11. Araştırmada bir ders sürecinin, öğretmenlerin bilginin ve dersin kontrolünün kaynağı olduğu; öğrencilerin ise zayıf akıl yürütme gayretleri ile yetersiz bilgi, beceri ve davranış gösterdikleri ve ezbere öğrenmeye yol açan yaklaşım, yöntem ve stratejilerle gerçekleştirildiği belirlenmiştir. Öğretmenler her ne kadar kalıcı öğrenmenin öğrenci merkezli ve günlük hayattan örneklerle bağlam oluşturarak gerçekleşeceğini düşündüklerini ifade etseler de öğretim sürecindeki asıl uygulamalarını, önce teorik olarak konuyu anlatma daha sonra günlük hayattan örnekler verme ve konu ile ilgili problem çözme şeklinde gerçekleştirdikleri belirlenmiştir. Araştırmada öğretmenlerin en çok anlatım yöntemi ile soru cevap tekniğini kullandıkları belirlenmiştir. Araştırmaya katılan öğretmenler merkezi sınav siteminin öğretme ve öğrenme sürecinin bu doğrultuda şekillendirilmesinde güçlü bir etkiye sahip olduğunu ve bu durumun onlara farklı öğretim yöntem ve tekniklerini kullanmaları konusunda zorluk oluşturduğunu belirtmişlerdir. Nitekim öğretmen ve öğrencilerin soru odaklı bir öğretme ve öğrenme sürecini dikkate aldıkları belirlenmiştir.

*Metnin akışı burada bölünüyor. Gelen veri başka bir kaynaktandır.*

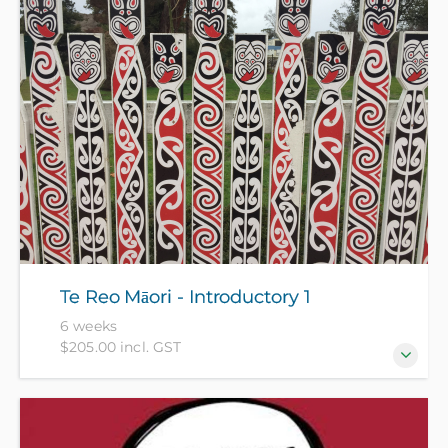
knowledge.
Te Reo Māori - Introductory 1
6 weeks
$205.00 incl. GST
This course is for beginners who have no prior
knowledge of te reo Māori or Māori culture. (NZ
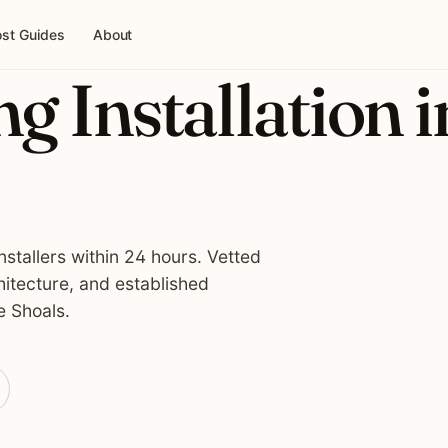
st Guides
About
g Installation i
nstallers within 24 hours. Vetted
hitecture, and established
e Shoals.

12. Kullanılan öğretim araçlarına yönelik lise öğretmenleri teknolojik materyalleri öğretici bulmadıklarını ve öğrencilerin öğrenmeye karşı sorumluluklarını azalttığını, öğrenmelerini ezberleme şeklinde gerçekleştirmelerine neden olduğunu belirtmişlerdir. Öğretmenler sınıflarda bulunan akıllı tahtaları özellikle ders kitabının ya da kendi oluşturdukları notların takibi ve konuya yönelik daha fazla soru çözebilmek için problem metinlerinin ve problemle ilgili şekil ve görsellerin yansıtılması amacıyla kullanmaktadırlar. Bu durum karşısında öğretmenlerin teknolojik pedagojik alan bilgisi bakımından yetersiz oldukları söylenebilir.

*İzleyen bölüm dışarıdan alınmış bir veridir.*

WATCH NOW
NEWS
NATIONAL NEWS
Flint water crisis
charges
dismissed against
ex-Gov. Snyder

13. Öğretmenlerle gerçekleştirilen mülakatlardan elde edilen bulgulardan hareketle ders kitapları ve kaynak kitapların içeriğinin öğretim programındaki güncellemelerle uyuşmaması nedeniyle öğretmenlerin program dışındaki konuları öğretme; öğrencilerin ise program dışındaki konuları öğrenme gayretleri içerisine girdikleri belirlenmiştir. Bu durumun öğretim programının yetiştirilememesine ve öğrencilerin ön bilgilerine yönelik eksik öğrenmelerinin olmasına neden olduğu söylenebilir.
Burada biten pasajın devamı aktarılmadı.